PODANE POZYCJE.

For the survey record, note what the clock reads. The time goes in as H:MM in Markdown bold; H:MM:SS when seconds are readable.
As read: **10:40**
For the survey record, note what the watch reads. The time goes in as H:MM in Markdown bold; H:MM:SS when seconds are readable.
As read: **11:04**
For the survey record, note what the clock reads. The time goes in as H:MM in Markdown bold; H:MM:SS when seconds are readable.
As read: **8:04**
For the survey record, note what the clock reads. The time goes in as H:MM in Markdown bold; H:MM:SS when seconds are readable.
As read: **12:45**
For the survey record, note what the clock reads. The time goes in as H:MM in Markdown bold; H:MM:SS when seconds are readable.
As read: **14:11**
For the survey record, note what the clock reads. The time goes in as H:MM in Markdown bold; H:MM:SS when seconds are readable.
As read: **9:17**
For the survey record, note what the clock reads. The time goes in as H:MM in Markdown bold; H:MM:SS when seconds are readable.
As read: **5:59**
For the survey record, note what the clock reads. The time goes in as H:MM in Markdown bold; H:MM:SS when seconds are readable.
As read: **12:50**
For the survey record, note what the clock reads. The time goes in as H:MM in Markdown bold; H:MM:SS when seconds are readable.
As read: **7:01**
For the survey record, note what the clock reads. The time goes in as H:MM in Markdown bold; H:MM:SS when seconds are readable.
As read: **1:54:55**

WYMAGANIA.
Zamień w tabelę Markdown wiersze pozycji, zaczynając od pierwszego i kończąc na tym, w którym jest „As read: **14:11**”. Daj kolumny „Nr” i „Wiersz”, a puste wiersze pomiń.

ODPOWIEDŹ PISEMNA.
| Nr | Wiersz |
|---|---|
| 1 | For the survey record, note what the clock reads. The time goes in as H:MM in Markdown bold; H:MM:SS when seconds are readable. |
| 2 | As read: **10:40** |
| 3 | For the survey record, note what the watch reads. The time goes in as H:MM in Markdown bold; H:MM:SS when seconds are readable. |
| 4 | As read: **11:04** |
| 5 | For the survey record, note what the clock reads. The time goes in as H:MM in Markdown bold; H:MM:SS when seconds are readable. |
| 6 | As read: **8:04** |
| 7 | For the survey record, note what the clock reads. The time goes in as H:MM in Markdown bold; H:MM:SS when seconds are readable. |
| 8 | As read: **12:45** |
| 9 | For the survey record, note what the clock reads. The time goes in as H:MM in Markdown bold; H:MM:SS when seconds are readable. |
| 10 | As read: **14:11** |